Böse Spekulation: Ganz sicher haben einige Frauen ganz bewusst mitgemacht um mit diesem Kalkül Karriere zu machen. Wenn dann noch die amerikanische Popsängerin Miley Cyrus, die sich in einem berühmten Musikvideo zwischen die Beine fasst, hinausposaunt: „Den Körper als Währung und Ware einsetzen“, könnte an dieser bösen Spekulation mehr als ein Körnchen Wahrheit dran sein. Und dann kommen Frauen in die Machtposition, die sie nun haben. Erst in diesen Machtpositionen haben sie den Mumm, Anklage zu erheben. Das Ethikkrönchen auf die botoxgeglättete Stirn gibt’s gratis. 

Zweite böse Spekulation: Folgt man dem „Spiegel“-Redakteur Jan Fleischhauer („Unter Linken“) sollen Frauen die erfolgreichste Opfergruppe der Welt sein. Die Erfüllung der Sehnsucht, Traumaopfer zu sein, bietet nicht nur eine regressive Aufteilung der Welt in Gut und Böse, in Opfer und Täter, sondern auch Aufmerksamkeit, Mitleid, Trost und – finanzielle Entschädigung. 

Raus aus den bösen Spekulationen und wieder hinein in die Wirklichkeit. Diese führte mich einen Tag nach dem Albtraum erneut in die Buchhandlung. Im Bereich Zeitschriften sah man eine Eindeutigkeit, die fernab aller Spekulationen war. Auf dem Titelblatt vom „Spiegel“ war zu lesen: „Aufwachen! Warum China schon jetzt Weltmacht Nummer 1 ist – ein Weckruf für den Westen.“ Weckruf impliziert einen schlafenden oder zumindest dösenden Westen, der nicht bei vollem Bewusstsein ist. Warum? Die Antwort lieferte der direkt daneben liegende Stern, wo auf dem Titelblatt die forsche Kabarettistin Caroline Kebekus zitiert wurde: „Sexismus im Job? Kenne ich“ und weiter „Warum die Debatte jetzt weitergehen muss: Frauen aus ganz Deutschland brechen ihr Schweigen.“

Keine böse Spekulation: Die Debatte muss allein schon deswegen weitergehen, weil jeder halbwegs glaubhaft konstruierte Missstand oder noch besser Skandal für die aufdeckende Zeitschrift eine Gelddruckmaschine ist. Unabhängig davon: Es sind genau diese von Fakten völlig losgelöste Debatten, mit denen der Westen sich selbst im Weg steht.
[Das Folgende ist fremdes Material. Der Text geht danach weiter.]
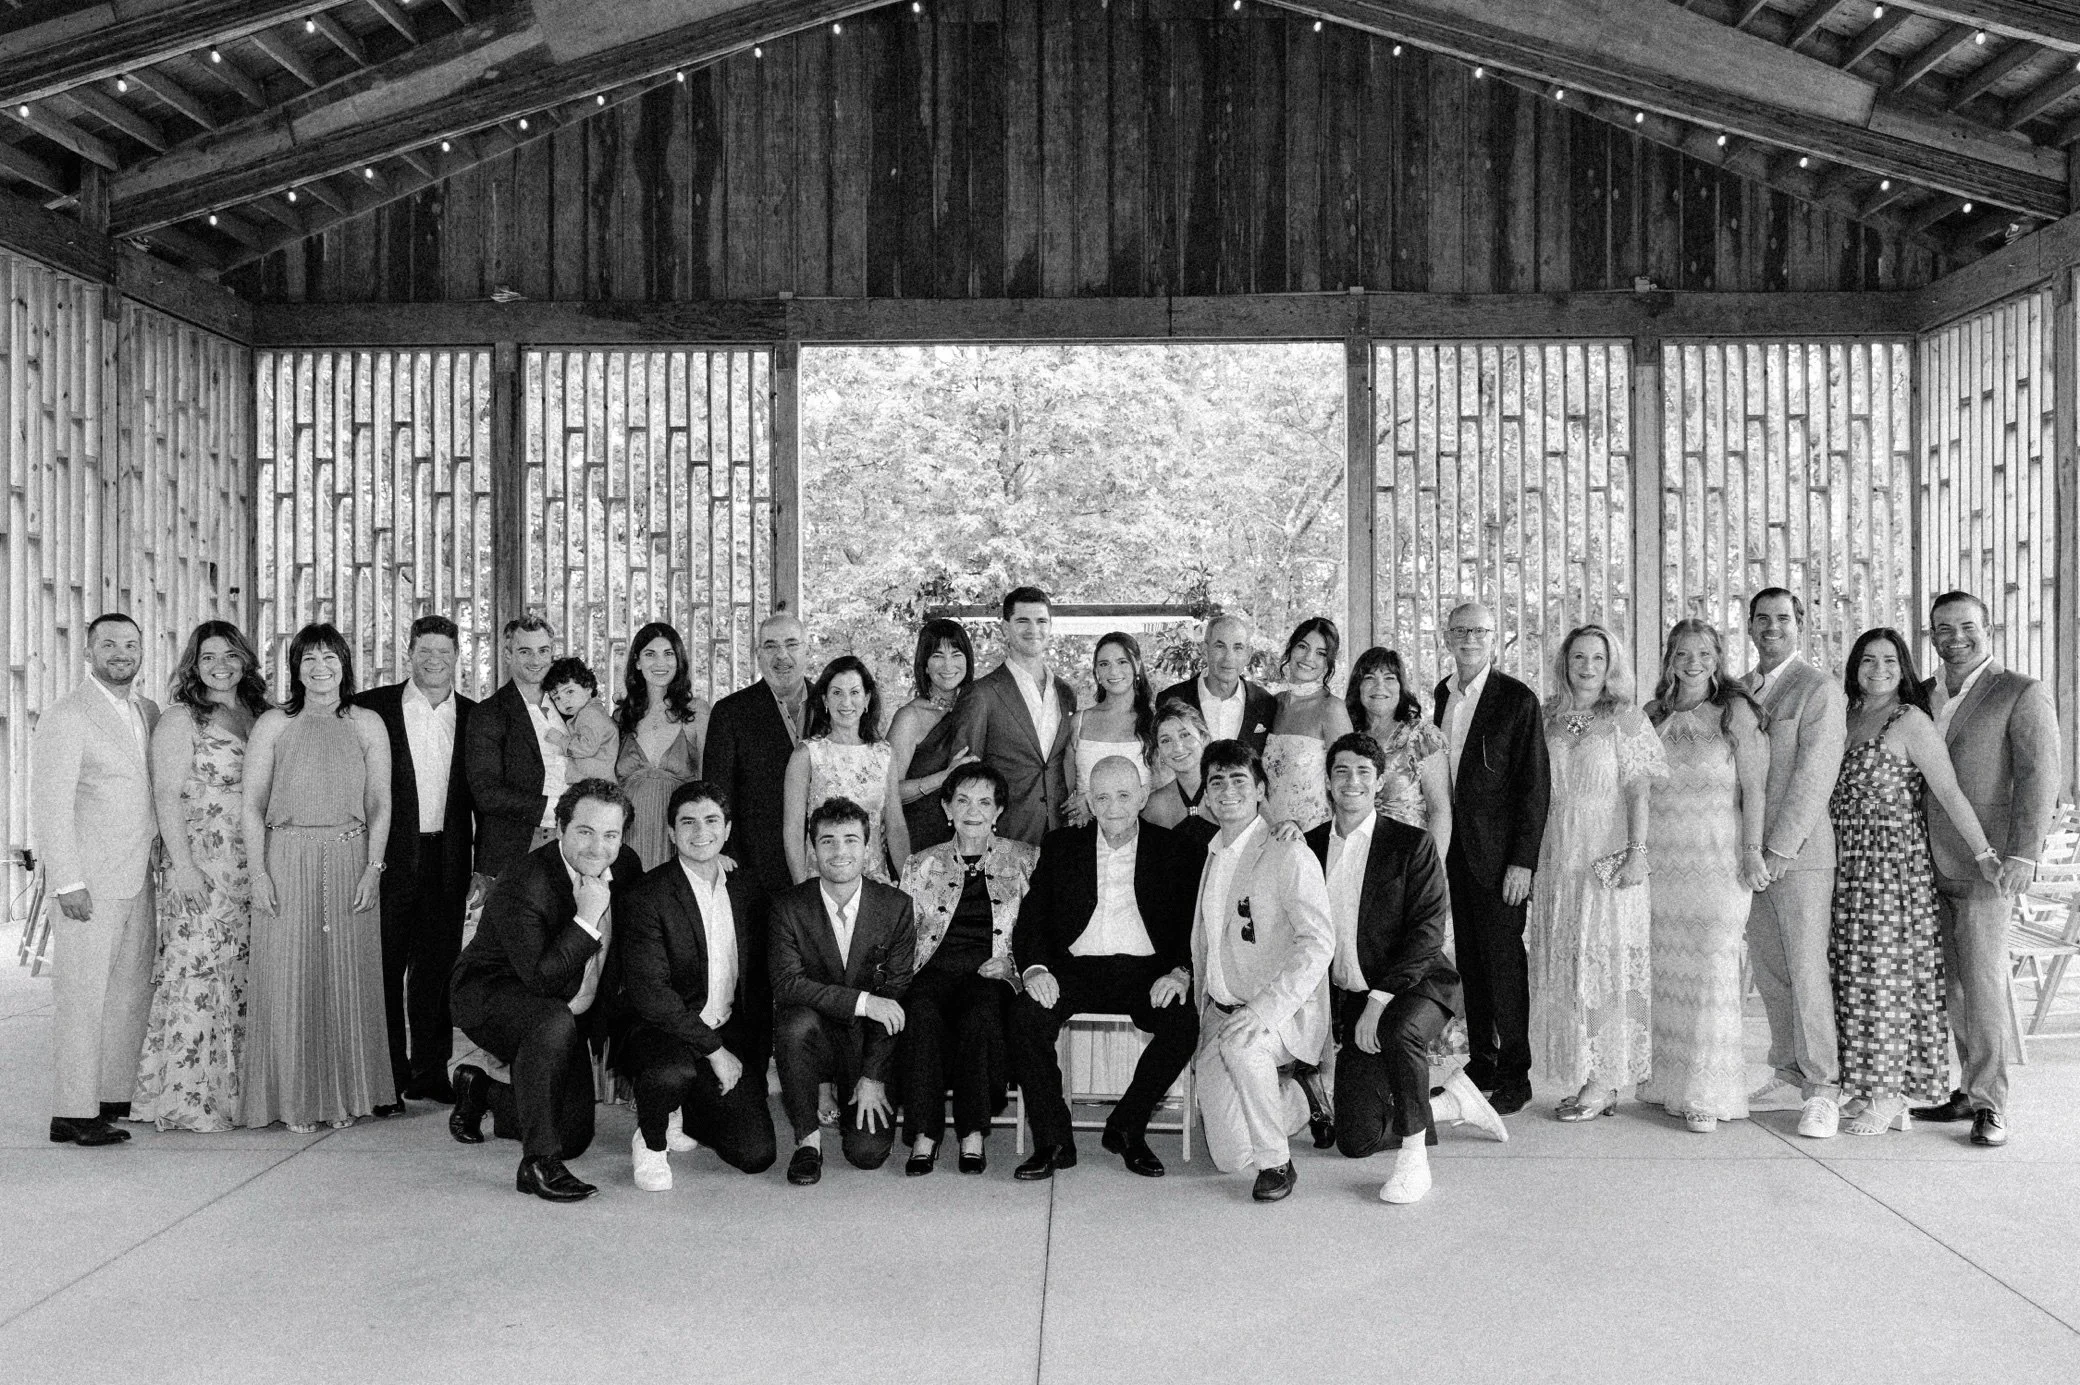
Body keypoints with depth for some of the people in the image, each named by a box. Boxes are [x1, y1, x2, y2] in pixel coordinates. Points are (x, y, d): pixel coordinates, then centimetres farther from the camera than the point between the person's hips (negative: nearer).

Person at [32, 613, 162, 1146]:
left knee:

Befindlichkeitsstörungen und Luxusprobleme, wie Gender, Ampelmännchen, Ampelweibchen, Streit um Unisex-Toiletten, Sprachregelungen, wie das Binnen-I, ad infinitum. 

Diese Diskurse, losgetreten von lautstarken und schrillen Minderheiten, rauben dem Wes-ten und Europa als Ursprungskontinent von Aufklärung, Rationalität und Wissenschaft den Verstand. Diese grenzenlose Thematisierungswut mit letztlich Tiffeltöffelkram kann fatale Folgen haben bis hin zum kulturellen Suizid. Auf dem Weg dorthin werden Europa subjektzentristische Nabelschauen à la „#MeToo“ und Gender begleiten. Schon der Dichterfürst Goethe hatte vor zwei Jahrhunderten die Problematik dieser Nabelschauen erkannt: „Alle im Rückschreiten und in der Auflösung begriffenen Epochen sind subjektiv, dagegen aber haben alle vorschreitenden Epochen eine objektive Richtung.“


Der Autor arbeitet als Arzt für Neurologie, Psychiatrie, Psychotherapie in Krefeld. 2017 erschien sein Buch „Albtraum Grenzenlosigkeit” (Solibro Verlag).